Social Sector Trials

The Minister for Social Development has announced changes to the Social Sector Trial Model.
You can read the Minister’s statement here

What are the Social Sector Trials?

The Trials are a community-based approach aimed at improving the way government plans, funds, and delivers social services. They involve transferring the control of resources including funding, decision-making authority, and accountability for results from government agencies to a Trial lead in the local community. The Trial lead is supported by an advisory group made up of local stakeholders, including local agency representatives.

The pilots aimed to:

  • reducing offending;
  • reducing levels of alcohol and substance abuse;
  • reducing truancy rates; and
  • increasing participation in education, training or employment

The Trials initially began in six rural communities in March 2011 and are currently operating in 16 communities around New Zealand.

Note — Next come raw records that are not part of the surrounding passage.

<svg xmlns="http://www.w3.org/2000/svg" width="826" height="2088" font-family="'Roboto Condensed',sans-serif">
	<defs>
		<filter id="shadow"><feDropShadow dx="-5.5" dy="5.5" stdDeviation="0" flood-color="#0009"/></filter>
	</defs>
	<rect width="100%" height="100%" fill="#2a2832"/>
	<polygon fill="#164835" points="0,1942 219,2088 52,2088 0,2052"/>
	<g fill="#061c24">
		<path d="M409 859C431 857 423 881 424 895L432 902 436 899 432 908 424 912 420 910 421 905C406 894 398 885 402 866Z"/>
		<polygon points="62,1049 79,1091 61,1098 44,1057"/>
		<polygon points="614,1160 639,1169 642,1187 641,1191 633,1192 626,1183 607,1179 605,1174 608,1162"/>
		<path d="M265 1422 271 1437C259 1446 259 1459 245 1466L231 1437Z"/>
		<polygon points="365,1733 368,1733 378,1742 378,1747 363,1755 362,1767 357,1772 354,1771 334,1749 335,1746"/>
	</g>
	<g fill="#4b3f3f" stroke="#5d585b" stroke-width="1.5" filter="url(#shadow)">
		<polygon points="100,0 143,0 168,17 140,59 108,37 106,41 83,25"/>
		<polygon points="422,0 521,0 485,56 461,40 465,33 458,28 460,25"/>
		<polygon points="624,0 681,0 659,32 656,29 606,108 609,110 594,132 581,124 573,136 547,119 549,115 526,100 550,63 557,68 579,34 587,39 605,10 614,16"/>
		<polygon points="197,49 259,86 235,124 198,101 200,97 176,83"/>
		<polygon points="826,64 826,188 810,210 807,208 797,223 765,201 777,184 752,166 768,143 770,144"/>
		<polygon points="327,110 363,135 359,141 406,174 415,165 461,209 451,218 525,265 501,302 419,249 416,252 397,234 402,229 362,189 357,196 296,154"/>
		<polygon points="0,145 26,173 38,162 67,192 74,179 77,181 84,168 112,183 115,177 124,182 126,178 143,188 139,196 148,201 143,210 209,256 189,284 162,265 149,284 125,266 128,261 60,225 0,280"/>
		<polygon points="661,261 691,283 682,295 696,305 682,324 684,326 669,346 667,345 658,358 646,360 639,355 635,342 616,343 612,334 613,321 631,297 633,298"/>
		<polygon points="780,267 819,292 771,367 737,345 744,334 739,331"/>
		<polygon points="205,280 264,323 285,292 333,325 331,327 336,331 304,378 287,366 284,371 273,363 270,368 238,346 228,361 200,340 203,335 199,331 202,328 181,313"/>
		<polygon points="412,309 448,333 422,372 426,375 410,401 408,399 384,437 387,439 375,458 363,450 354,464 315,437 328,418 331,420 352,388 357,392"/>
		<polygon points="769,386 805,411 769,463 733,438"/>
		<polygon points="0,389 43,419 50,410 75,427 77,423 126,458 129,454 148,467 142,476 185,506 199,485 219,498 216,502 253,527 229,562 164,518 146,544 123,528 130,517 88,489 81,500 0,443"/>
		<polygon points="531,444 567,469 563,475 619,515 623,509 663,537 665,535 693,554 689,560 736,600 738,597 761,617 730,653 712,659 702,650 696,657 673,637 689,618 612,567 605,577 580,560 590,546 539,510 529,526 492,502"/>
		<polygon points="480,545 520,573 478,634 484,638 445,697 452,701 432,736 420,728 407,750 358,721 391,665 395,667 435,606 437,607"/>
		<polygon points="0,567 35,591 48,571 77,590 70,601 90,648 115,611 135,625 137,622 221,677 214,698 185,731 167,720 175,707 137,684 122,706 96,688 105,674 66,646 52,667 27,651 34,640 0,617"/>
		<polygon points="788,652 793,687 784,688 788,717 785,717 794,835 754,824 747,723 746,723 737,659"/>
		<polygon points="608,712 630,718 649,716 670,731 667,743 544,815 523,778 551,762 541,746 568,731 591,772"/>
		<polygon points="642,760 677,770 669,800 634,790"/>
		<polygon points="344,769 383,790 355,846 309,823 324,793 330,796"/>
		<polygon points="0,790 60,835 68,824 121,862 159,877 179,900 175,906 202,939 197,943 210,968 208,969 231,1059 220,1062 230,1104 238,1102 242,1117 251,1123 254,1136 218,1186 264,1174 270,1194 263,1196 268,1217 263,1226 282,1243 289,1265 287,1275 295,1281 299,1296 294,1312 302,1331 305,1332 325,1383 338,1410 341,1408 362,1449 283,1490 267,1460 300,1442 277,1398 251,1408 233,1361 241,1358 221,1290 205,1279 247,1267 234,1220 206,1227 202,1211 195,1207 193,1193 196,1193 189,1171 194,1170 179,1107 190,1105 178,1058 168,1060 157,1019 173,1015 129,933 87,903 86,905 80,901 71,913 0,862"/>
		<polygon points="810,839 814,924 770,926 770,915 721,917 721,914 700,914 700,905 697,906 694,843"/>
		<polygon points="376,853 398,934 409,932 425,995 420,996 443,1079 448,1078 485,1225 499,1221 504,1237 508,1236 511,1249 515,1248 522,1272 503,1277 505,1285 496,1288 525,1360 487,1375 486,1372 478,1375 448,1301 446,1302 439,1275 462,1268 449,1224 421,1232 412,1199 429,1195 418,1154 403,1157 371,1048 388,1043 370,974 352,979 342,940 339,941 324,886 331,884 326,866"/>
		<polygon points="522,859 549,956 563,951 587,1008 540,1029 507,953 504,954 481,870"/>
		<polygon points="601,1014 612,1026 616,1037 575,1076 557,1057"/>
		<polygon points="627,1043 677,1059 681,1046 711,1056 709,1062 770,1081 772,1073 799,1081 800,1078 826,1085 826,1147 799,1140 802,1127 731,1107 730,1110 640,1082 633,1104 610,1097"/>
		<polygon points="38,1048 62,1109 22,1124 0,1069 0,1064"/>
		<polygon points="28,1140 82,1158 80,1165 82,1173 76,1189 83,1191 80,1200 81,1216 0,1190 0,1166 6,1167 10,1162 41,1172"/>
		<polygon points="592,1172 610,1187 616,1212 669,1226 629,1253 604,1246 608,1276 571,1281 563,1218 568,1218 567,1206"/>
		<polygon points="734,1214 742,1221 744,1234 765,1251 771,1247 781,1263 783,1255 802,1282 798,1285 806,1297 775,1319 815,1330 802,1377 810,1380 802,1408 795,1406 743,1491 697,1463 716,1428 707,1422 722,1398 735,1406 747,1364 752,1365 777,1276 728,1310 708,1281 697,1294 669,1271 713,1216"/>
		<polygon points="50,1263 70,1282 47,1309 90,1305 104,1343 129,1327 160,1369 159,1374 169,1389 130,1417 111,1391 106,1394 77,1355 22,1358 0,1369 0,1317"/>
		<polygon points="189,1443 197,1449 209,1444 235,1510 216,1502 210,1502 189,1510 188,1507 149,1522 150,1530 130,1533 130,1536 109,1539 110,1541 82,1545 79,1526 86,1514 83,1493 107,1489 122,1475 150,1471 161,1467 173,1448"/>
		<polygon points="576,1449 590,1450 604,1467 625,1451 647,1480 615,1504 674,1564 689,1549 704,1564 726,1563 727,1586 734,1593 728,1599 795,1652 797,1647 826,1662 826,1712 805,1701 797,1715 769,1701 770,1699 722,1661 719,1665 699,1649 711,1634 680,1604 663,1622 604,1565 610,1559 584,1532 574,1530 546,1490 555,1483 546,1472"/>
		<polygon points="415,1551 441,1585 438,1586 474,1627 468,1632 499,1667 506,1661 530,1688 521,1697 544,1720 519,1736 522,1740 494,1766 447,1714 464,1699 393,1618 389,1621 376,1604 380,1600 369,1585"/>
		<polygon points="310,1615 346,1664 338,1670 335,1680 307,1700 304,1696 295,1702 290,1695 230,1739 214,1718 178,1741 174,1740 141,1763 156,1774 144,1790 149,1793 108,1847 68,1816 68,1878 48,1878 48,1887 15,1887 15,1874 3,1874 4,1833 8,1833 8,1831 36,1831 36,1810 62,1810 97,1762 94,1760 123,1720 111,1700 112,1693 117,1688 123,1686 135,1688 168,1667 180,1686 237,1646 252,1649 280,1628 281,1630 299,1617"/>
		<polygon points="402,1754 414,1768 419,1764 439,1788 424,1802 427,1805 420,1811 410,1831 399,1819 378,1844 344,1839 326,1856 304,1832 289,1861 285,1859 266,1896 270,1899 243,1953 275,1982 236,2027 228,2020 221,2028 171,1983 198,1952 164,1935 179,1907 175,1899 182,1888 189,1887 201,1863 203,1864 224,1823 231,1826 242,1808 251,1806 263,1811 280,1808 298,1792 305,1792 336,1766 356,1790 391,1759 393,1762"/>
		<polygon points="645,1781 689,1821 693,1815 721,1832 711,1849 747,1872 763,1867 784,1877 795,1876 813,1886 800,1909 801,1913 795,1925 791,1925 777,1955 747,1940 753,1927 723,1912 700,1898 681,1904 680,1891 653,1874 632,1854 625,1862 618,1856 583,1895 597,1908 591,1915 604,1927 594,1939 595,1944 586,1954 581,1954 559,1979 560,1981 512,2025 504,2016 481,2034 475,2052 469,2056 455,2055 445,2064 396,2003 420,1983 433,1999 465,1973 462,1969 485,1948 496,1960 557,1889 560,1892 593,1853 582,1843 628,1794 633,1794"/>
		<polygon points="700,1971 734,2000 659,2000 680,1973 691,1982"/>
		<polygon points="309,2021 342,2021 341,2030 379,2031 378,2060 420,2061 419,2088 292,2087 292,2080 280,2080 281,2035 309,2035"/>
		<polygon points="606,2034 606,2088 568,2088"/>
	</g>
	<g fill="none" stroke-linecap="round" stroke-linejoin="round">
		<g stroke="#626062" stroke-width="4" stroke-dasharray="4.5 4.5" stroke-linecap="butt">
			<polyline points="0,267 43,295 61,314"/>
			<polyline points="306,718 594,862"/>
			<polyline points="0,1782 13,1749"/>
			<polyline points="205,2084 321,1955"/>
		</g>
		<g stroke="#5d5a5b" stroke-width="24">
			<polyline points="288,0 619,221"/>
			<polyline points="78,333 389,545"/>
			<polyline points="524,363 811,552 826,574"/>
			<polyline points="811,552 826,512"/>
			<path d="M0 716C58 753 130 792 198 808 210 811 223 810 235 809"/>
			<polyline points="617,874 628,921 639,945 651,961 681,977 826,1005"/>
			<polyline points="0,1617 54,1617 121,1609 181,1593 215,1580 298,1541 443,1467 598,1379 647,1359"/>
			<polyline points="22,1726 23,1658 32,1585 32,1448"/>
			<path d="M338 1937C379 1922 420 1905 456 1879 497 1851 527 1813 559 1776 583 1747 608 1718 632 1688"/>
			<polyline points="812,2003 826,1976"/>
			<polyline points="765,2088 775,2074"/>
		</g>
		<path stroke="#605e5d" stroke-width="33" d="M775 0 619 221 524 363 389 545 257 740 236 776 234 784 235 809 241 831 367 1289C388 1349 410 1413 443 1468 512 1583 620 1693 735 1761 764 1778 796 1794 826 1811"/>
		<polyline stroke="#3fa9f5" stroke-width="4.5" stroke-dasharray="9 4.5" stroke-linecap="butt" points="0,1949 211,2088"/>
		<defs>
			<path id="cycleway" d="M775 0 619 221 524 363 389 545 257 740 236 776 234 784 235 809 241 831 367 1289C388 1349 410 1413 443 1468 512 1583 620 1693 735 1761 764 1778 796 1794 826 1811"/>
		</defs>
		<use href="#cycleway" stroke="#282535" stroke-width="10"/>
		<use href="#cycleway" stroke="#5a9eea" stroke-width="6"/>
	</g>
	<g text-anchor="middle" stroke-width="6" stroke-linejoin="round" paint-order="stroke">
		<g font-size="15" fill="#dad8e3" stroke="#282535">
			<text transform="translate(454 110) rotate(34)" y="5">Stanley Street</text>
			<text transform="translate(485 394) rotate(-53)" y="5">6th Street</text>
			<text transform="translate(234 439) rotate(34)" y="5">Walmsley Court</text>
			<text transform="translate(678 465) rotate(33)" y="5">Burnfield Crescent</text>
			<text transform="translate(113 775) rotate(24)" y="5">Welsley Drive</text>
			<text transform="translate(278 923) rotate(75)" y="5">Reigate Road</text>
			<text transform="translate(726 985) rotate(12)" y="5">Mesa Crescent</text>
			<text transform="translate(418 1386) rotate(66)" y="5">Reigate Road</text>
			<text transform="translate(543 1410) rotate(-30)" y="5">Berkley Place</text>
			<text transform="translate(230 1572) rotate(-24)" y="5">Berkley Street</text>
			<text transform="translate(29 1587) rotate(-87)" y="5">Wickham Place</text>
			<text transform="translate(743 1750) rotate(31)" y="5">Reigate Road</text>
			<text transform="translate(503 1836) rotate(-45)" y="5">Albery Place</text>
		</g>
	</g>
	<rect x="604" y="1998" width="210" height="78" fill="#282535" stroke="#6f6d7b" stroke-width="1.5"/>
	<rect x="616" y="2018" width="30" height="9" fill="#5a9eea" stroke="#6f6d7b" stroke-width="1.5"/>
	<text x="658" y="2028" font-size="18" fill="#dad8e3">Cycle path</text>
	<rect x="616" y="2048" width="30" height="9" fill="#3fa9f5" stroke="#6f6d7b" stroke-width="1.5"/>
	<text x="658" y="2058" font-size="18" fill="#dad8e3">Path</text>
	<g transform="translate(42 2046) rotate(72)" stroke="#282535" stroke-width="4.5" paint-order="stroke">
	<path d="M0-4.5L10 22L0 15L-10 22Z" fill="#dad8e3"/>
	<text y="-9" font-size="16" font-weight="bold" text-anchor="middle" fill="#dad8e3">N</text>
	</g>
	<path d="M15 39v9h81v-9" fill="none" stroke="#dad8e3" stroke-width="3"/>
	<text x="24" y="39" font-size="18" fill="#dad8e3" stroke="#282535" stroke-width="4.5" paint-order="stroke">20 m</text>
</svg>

The Trials are supported at the national, regional and local level by the Ministries of Education, Health, Justice, Social Development and the New Zealand Police.

What’s Changing?

The Trials are now coming to a close.

Where successful, the SST will transition from a community-influenced model to a community-led model, with a less narrow focus for the delivery of services.

The remaining SST locations will cease to be funded on 1 July 2016 because they are ready to be managed locally, or performance to date means exit is appropriate.

What Happens next?

The vast majority of initiatives coordinated under the SST umbrella are new to communities as a result of the trial model (leadership, needs identification, funding, coordination, mandate etc.) and next steps for these programme and services will ensure a smooth transition.

The transition process is expected to include:

  • A six month transition phase in sites identified for transition. A Trial Lead will be retained to facilitate a process with their advisory group to determine what a long term model would look like, or integration, or exit. A line by line review of current SST elements, both coordination and programmes/services, will be undertaken locally to support the process. Some current programmes and services would be continued while this process is going on, and small level of contract funding is provided to support this.
  • A transition phase across May – June 2016 is envisaged in sites where the Trials are ending on 30 June 2016. A line by line review of current SST elements, both coordination and programmes/services, will be undertaken locally to support the process. Local processes through advisory groups will support the transition of children, young people and other service users where possible. The SST lead is funded until June 2016 and no government agency support in these sites beyond 30 June 2016 has been mandated – but ongoing agency engagement will be locally determined.

Trials to be transitioned to locally-led leadership

  • Where they are performing well, the trials are now sufficiently embedded in the communities to be managed locally - going from a community-influenced model to a community-led model.
  • This will further enable these locations to move beyond being a ‘trial’, to adapt and customise programmes and services to meet their local community’s needs.
  • Ongoing government agency support, (including a key agency support person regionally), will be in place for six months to assist the SST to make a successful transition.
  • This support will enable communities to review programmes and services and the structures that these sites have in place to establish how they might continue in future.
  • The details of the transition will be different for each community. We expect that it will involve discussions with Councils, NGOs and government agencies.
  • The ten sites being supported to transition to a locally-led model by 31 December 2016 are:
    • South Waikato, Gisborne, Kaikohe, Waitomo, Taumarunui, Kawerau, Horowhenua, Porirua, South Dunedin, and Gore.
  • The strengths of these trials include:
    • Long standing provider sector (broad spectrum) support
    • A large and varied work programme, in many cases resulting in a better mix of programmes and services.
    • Highly visible through hubs, staff, programmes and services – a distinct community presence.
    • A positive impact on the community, and has been effective in implementing a coordinated approach to social services across issues including offending, school attendance, education/employment and training.
    • The coordination and working relationships have been developed are embedded and there is considerable local commitment to continuing to work in this way.

Trials to be exited

  • Trials in five sites will be ended at 30 June 2016
    • Whakatane, Rotorua, Waikato, South Taranaki, and Wairarapa. These sites have been in place since July 2013.
  • These are locations where the new way of working has been less successful and are not making as much difference as expected. In these cases it is difficult to justify continued funding.
  • The reasons behind the exits are wide-ranging, but were in no way a reflection of the local leadership; rather any lack of success was despite the best efforts of all involved.
  • Broadly, the challenges identified were:
    • In some areas there are other programmes currently operating in the community that are already working towards improved outcomes, resulting in a ‘crowding’ that has reduced traction in the community.
    • Where the trials operated across a large and diverse area – particularly where there is a high number of small communities widely spread, the trials have been difficult to embed.
  • One SST site can be exited on 30 June 2016 because it is ready to be managed locally
  • The Ranui SST covers a small suburban area in West Auckland.